Data accumulation
Intel-founder Moore's law not only applies to processors, but also to the amount of data produced by these processors. By extending storage capacity, we struggle to control this accumulation of data. Unfortunately, we don't always succeed. Because of storage systems that are not limitless. Or because of extreme growth of data due to e.g. mergers or acquisitions.
'Backup windows'
Storage of data is a mere aspect of data accumulation. Making backups of an ever-growing volume of data is even more challenging. Not only because of the amount of data, but even more so because of the time it takes. When backing up data we try to take a snapshot-image of all data available. While taking that snapshot, that data must remain unaltered. During the time it takes to transform data into a backup, the data may not be altered, so no work can be done. This timeframe of inactivity we call the 'backup window'. Keeping that 'backup window' as compact as possible is a true challenge.
De-duplication
When backups are performed at maximum speed, acceleration of the traditional backup process may only be gained by reducing the data that needs to be backed up. This could be attained by excluding data from the backup schedule, but that oftentimes is not an option. De-duplication offers an efficient alternative.
During the process of de-duplication, smart algorithms detect repetitive data blocks and make certain these are only saved once. Upon detecting a repeating block, instead of storing it again, they store a pointer to the original. Depending on the type of data involved, this has been reported to reduce data by 95%. This effectively shortens your backup window. For de-duplication to be this effective, it needs to be implemented within an appliance. The dedicated hardware will provide the memory and processor speed needed to perform the extensive volume of calculations involved. Quantum has proven to be a pioneer applying this technology. Quantum's DXi appliances have proven to daily offer extremely voluminous reduction of data.

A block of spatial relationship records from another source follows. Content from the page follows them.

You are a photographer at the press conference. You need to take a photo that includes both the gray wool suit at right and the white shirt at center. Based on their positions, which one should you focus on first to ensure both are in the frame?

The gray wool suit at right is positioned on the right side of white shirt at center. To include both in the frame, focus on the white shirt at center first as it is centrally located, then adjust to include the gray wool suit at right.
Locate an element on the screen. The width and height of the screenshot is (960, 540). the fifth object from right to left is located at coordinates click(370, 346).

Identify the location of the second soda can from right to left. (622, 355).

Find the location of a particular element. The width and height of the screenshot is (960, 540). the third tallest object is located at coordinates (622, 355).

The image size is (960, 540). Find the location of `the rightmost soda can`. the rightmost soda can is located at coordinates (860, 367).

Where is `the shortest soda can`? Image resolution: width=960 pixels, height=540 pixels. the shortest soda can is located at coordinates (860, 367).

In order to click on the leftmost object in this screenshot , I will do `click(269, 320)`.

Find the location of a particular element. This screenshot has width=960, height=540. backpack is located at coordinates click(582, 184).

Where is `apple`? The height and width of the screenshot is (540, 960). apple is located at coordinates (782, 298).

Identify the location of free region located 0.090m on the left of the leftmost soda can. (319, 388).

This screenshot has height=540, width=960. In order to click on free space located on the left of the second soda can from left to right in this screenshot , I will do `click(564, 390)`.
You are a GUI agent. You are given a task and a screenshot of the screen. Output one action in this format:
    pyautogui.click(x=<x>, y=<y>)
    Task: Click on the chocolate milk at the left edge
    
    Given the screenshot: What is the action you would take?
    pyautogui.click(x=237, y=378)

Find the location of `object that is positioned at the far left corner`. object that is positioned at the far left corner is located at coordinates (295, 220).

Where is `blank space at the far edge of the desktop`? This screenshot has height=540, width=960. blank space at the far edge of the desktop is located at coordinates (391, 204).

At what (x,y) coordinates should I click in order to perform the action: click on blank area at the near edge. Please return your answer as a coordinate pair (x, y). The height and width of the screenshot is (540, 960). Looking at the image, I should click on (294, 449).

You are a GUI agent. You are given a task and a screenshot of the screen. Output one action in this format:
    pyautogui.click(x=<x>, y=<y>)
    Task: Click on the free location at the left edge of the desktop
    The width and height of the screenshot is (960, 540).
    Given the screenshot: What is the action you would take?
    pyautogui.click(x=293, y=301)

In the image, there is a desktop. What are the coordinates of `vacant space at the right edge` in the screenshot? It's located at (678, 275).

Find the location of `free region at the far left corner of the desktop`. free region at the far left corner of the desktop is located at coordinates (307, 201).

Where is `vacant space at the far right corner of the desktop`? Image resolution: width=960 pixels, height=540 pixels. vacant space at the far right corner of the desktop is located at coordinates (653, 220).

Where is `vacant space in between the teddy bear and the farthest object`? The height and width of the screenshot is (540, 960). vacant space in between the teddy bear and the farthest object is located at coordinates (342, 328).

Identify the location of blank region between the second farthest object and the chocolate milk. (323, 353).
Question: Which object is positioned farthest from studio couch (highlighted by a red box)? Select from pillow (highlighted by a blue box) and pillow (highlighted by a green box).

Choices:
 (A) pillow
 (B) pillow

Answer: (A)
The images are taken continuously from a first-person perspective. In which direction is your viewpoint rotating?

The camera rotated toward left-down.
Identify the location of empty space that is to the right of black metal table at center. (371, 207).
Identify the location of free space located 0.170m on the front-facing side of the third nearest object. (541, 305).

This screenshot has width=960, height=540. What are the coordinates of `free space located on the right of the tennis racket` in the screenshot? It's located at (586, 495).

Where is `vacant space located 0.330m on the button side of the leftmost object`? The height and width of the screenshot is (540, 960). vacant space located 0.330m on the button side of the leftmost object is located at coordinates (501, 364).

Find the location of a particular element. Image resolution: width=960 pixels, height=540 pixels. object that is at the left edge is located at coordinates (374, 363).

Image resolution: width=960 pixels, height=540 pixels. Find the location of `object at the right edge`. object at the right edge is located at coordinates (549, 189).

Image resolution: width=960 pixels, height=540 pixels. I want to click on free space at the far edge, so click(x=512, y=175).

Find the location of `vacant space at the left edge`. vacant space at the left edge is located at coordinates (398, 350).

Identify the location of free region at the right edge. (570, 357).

Currently, some recent generations of storage systems feature firmware with embedded de-duplication features. For use with less modern systems, separate external de-duplication appliances are preferred.
Moving
At times it may be necessary to de-duplicate only the data to be transported or moved. Thus, traffic is cleaned of duplicate data 'on the fly', transporting only the reference pointers. This technique is especially efficient when office applications, databases or web traffic are involved. Leading vendors featuring this technique are Riverbed and Blue Coat.